No one likes a label that could potentially hinder their overall quality of life, especially within their career and relationships.
Alcohol and substance misuse have among some of the highest stigma today, with labels such as “alcoholic”, “junkie”, and “addict.” Even individuals who seek treatment for mental health concerns become branded as “one of those people.”
According to the CDC, substance overdoses and suicide are the top two leading causes of death among Americans under 50 years old. But with perceptions like that, individuals who need help are less likely to seek it and fatality numbers will continue to climb.
What can we do to help shatter social stigma surrounding alcohol and substance misuse and mental health? The LEAST we can do is:
- Listen without judgement. Those battling substance misuse or mental health crises are already used to getting the cold shoulder--don’t give another one.
- Educate yourself. Alcohol and substance misuse, and unstable mental health are not a choice--they are valid medical concerns that can be treated.
- Advocate for substance misuse and mental health treatment.

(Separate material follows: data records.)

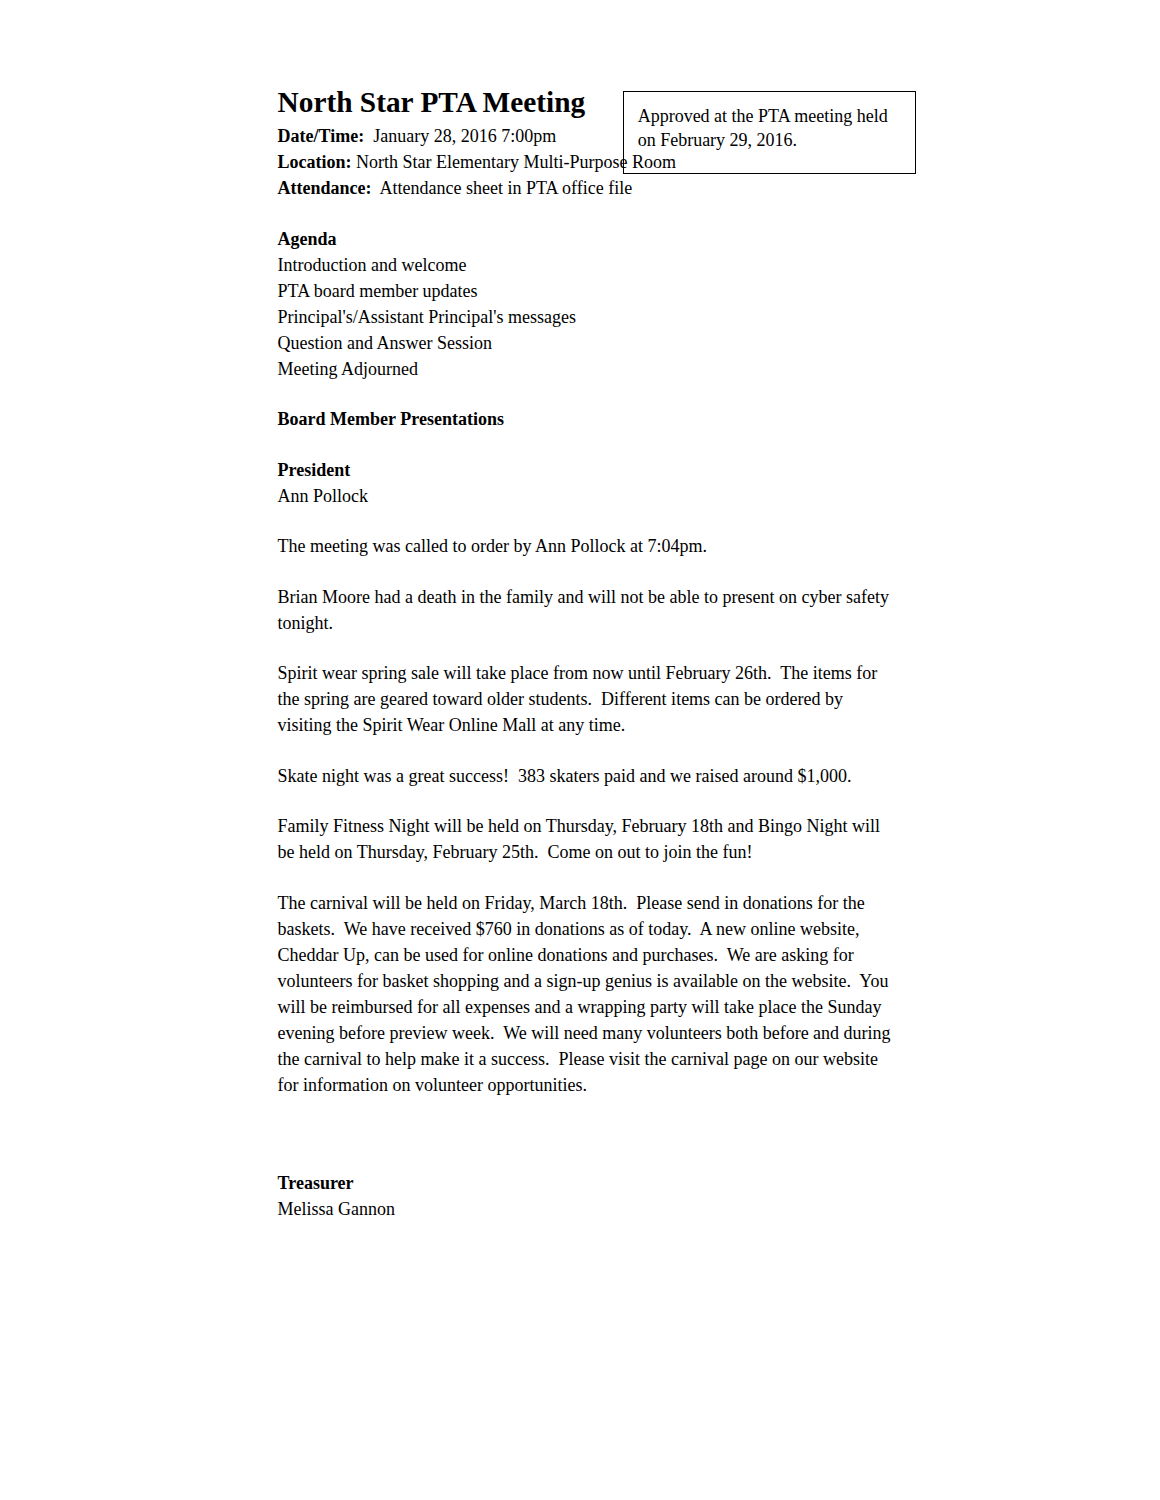Approved at the PTA meeting held on February 29, 2016.
North Star PTA Meeting
Date/Time: January 28, 2016 7:00pm
Location: North Star Elementary Multi-Purpose Room
Attendance: Attendance sheet in PTA office file
Agenda
Introduction and welcome
PTA board member updates
Principal's/Assistant Principal's messages
Question and Answer Session
Meeting Adjourned
Board Member Presentations
President
Ann Pollock
The meeting was called to order by Ann Pollock at 7:04pm.
Brian Moore had a death in the family and will not be able to present on cyber safety tonight.
Spirit wear spring sale will take place from now until February 26th. The items for the spring are geared toward older students. Different items can be ordered by visiting the Spirit Wear Online Mall at any time.
Skate night was a great success! 383 skaters paid and we raised around $1,000.
Family Fitness Night will be held on Thursday, February 18th and Bingo Night will be held on Thursday, February 25th. Come on out to join the fun!
The carnival will be held on Friday, March 18th. Please send in donations for the baskets. We have received $760 in donations as of today. A new online website, Cheddar Up, can be used for online donations and purchases. We are asking for volunteers for basket shopping and a sign-up genius is available on the website. You will be reimbursed for all expenses and a wrapping party will take place the Sunday evening before preview week. We will need many volunteers both before and during the carnival to help make it a success. Please visit the carnival page on our website for information on volunteer opportunities.
Treasurer
Melissa Gannon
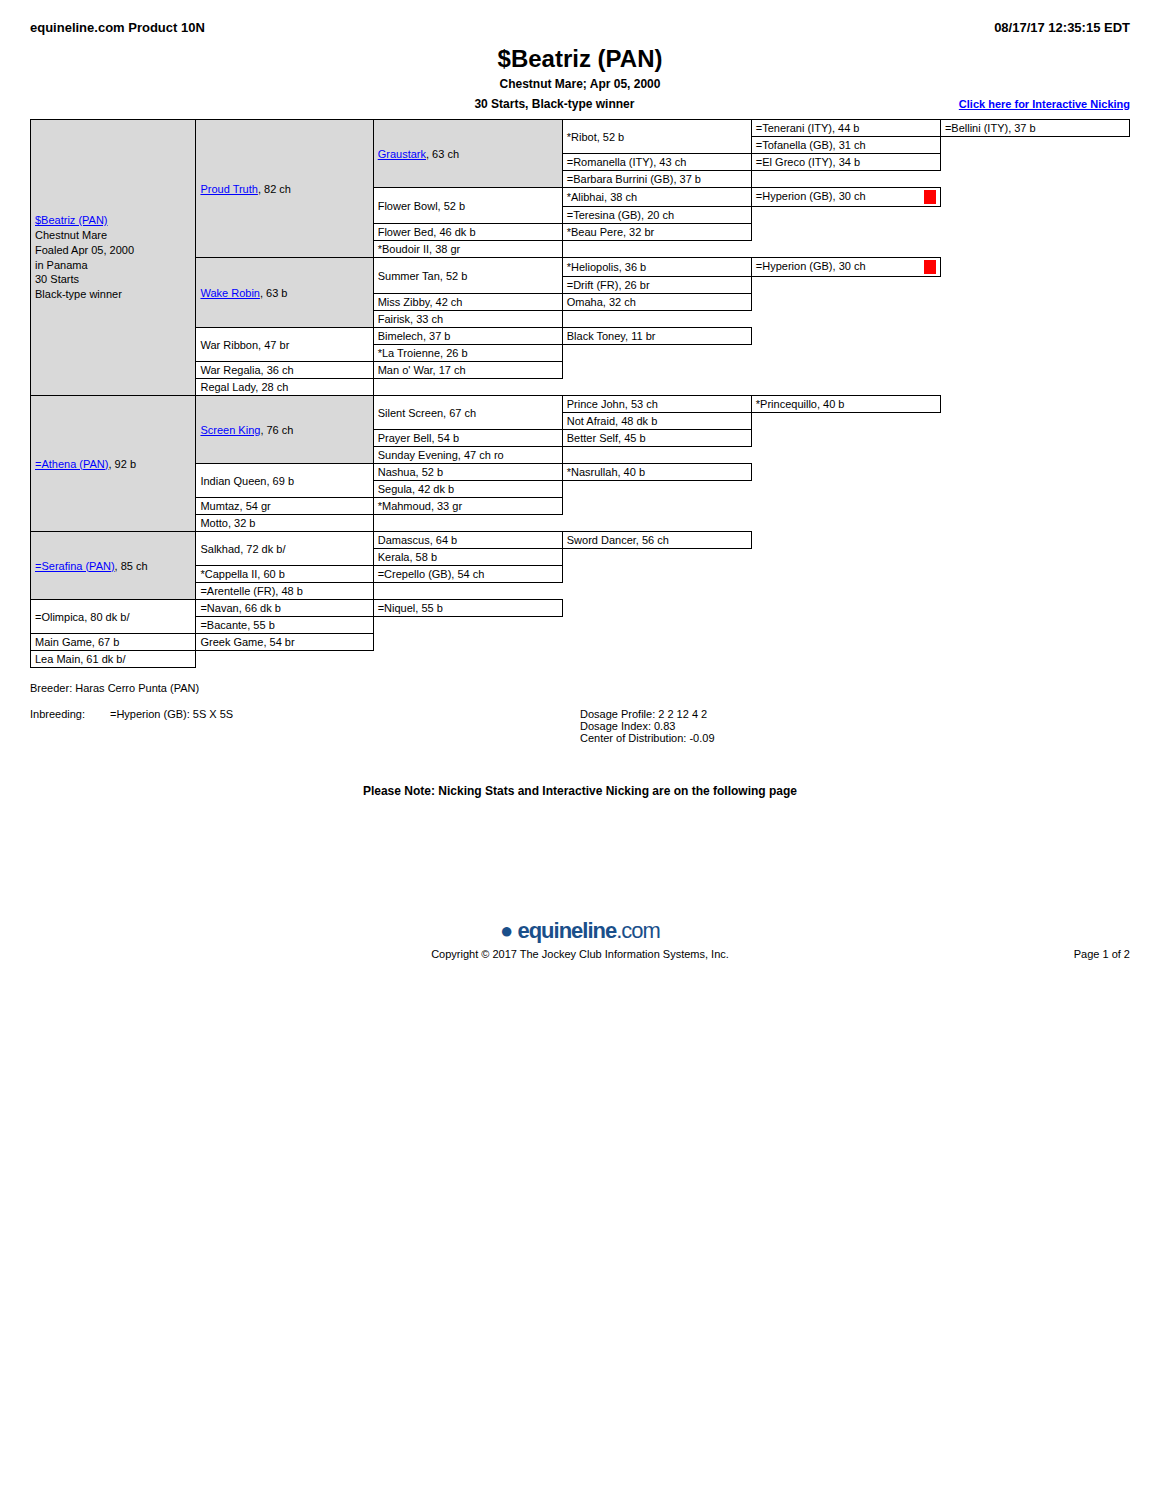equineline.com Product 10N
08/17/17 12:35:15 EDT
$Beatriz (PAN)
Chestnut Mare; Apr 05, 2000
30 Starts, Black-type winner
Click here for Interactive Nicking
| $Beatriz (PAN) Chestnut Mare Foaled Apr 05, 2000 in Panama 30 Starts Black-type winner | Proud Truth , 82 ch | Graustark , 63 ch | *Ribot, 52 b | =Tenerani (ITY), 44 b | =Bellini (ITY), 37 b |
| =Tofanella (GB), 31 ch |
| =Romanella (ITY), 43 ch | =El Greco (ITY), 34 b |
| =Barbara Burrini (GB), 37 b |
| Flower Bowl, 52 b | *Alibhai, 38 ch | =Hyperion (GB), 30 ch |
| =Teresina (GB), 20 ch |
| Flower Bed, 46 dk b | *Beau Pere, 32 br |
| *Boudoir II, 38 gr |
| Wake Robin , 63 b | Summer Tan, 52 b | *Heliopolis, 36 b | =Hyperion (GB), 30 ch |
| =Drift (FR), 26 br |
| Miss Zibby, 42 ch | Omaha, 32 ch |
| Fairisk, 33 ch |
| War Ribbon, 47 br | Bimelech, 37 b | Black Toney, 11 br |
| *La Troienne, 26 b |
| War Regalia, 36 ch | Man o' War, 17 ch |
| Regal Lady, 28 ch |
| =Athena (PAN) , 92 b | Screen King , 76 ch | Silent Screen, 67 ch | Prince John, 53 ch | *Princequillo, 40 b |
| Not Afraid, 48 dk b |
| Prayer Bell, 54 b | Better Self, 45 b |
| Sunday Evening, 47 ch ro |
| Indian Queen, 69 b | Nashua, 52 b | *Nasrullah, 40 b |
| Segula, 42 dk b |
| Mumtaz, 54 gr | *Mahmoud, 33 gr |
| Motto, 32 b |
| =Serafina (PAN) , 85 ch | Salkhad, 72 dk b/ | Damascus, 64 b | Sword Dancer, 56 ch |
| Kerala, 58 b |
| *Cappella II, 60 b | =Crepello (GB), 54 ch |
| =Arentelle (FR), 48 b |
| =Olimpica, 80 dk b/ | =Navan, 66 dk b | =Niquel, 55 b |
| =Bacante, 55 b |
| Main Game, 67 b | Greek Game, 54 br |
| Lea Main, 61 dk b/ |
Breeder: Haras Cerro Punta (PAN)
Inbreeding:=Hyperion (GB): 5S X 5S
Dosage Profile: 2 2 12 4 2
Dosage Index: 0.83
Center of Distribution: -0.09
Please Note: Nicking Stats and Interactive Nicking are on the following page
● equineline.com
Copyright © 2017 The Jockey Club Information Systems, Inc. Page 1 of 2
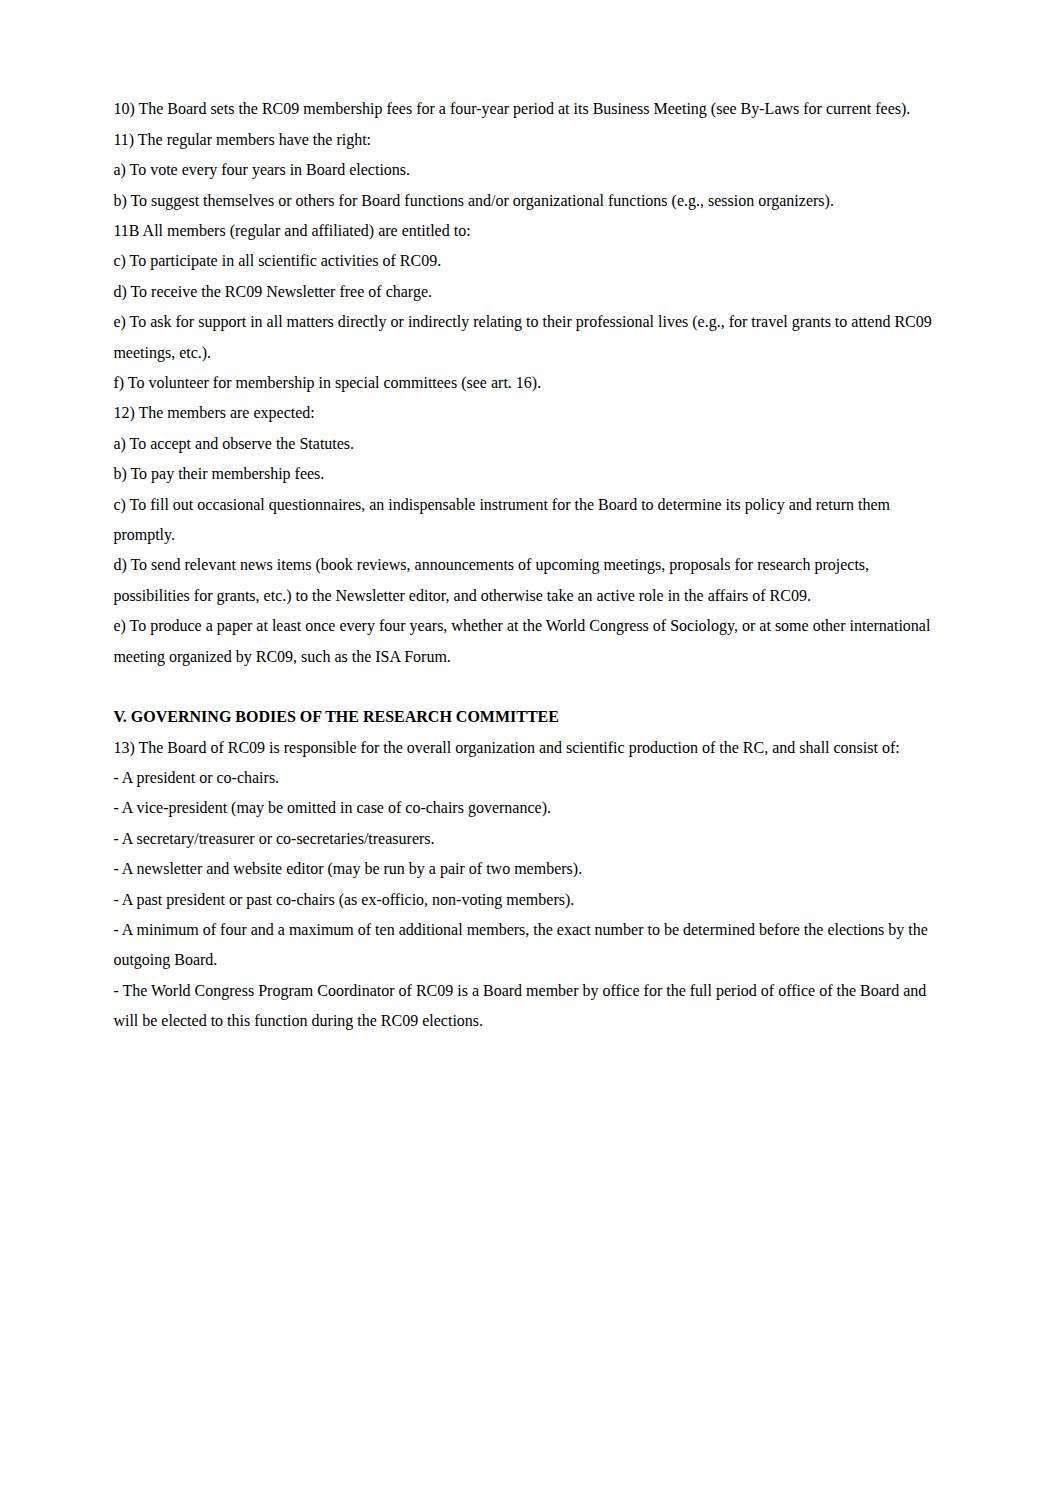10) The Board sets the RC09 membership fees for a four-year period at its Business Meeting (see By-Laws for current fees).
11) The regular members have the right:
a) To vote every four years in Board elections.
b) To suggest themselves or others for Board functions and/or organizational functions (e.g., session organizers).
11B All members (regular and affiliated) are entitled to:
c) To participate in all scientific activities of RC09.
d) To receive the RC09 Newsletter free of charge.
e) To ask for support in all matters directly or indirectly relating to their professional lives (e.g., for travel grants to attend RC09 meetings, etc.).
f) To volunteer for membership in special committees (see art. 16).
12) The members are expected:
a) To accept and observe the Statutes.
b) To pay their membership fees.
c) To fill out occasional questionnaires, an indispensable instrument for the Board to determine its policy and return them promptly.
d) To send relevant news items (book reviews, announcements of upcoming meetings, proposals for research projects, possibilities for grants, etc.) to the Newsletter editor, and otherwise take an active role in the affairs of RC09.
e) To produce a paper at least once every four years, whether at the World Congress of Sociology, or at some other international meeting organized by RC09, such as the ISA Forum.
V. GOVERNING BODIES OF THE RESEARCH COMMITTEE
13) The Board of RC09 is responsible for the overall organization and scientific production of the RC, and shall consist of:
- A president or co-chairs.
- A vice-president (may be omitted in case of co-chairs governance).
- A secretary/treasurer or co-secretaries/treasurers.
- A newsletter and website editor (may be run by a pair of two members).
- A past president or past co-chairs (as ex-officio, non-voting members).
- A minimum of four and a maximum of ten additional members, the exact number to be determined before the elections by the outgoing Board.
- The World Congress Program Coordinator of RC09 is a Board member by office for the full period of office of the Board and will be elected to this function during the RC09 elections.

Be a voice for those who feel they can’t use theirs.
- Support your friends and loved ones as they navigate through recovery. Whether it be changing up routine, trying new things, or making major life decisions, they need your encouragement and support.
- Talk about your own feelings and struggles. These topics are no longer taboo and the more we talk about them openly, the more they become accepted in everyday norms and values.
Additionally, we can reassure our friends and battle buddies. Many Soldiers may fear that getting help for an alcohol problem will harm their career. They may not be aware of the Voluntary Care pathway that encourages Soldiers to get care before they have a serious alcohol-related incident. Taking the first step is often the hardest. By escorting and offering to go with a buddy or subordinate to Behavioral Health for care may help them take that first step.
Just because you don’t physically see a struggle, doesn’t mean there isn’t one. Listen, educate, advocate, support, and talk--it’s the least you can do to shatter social stigma.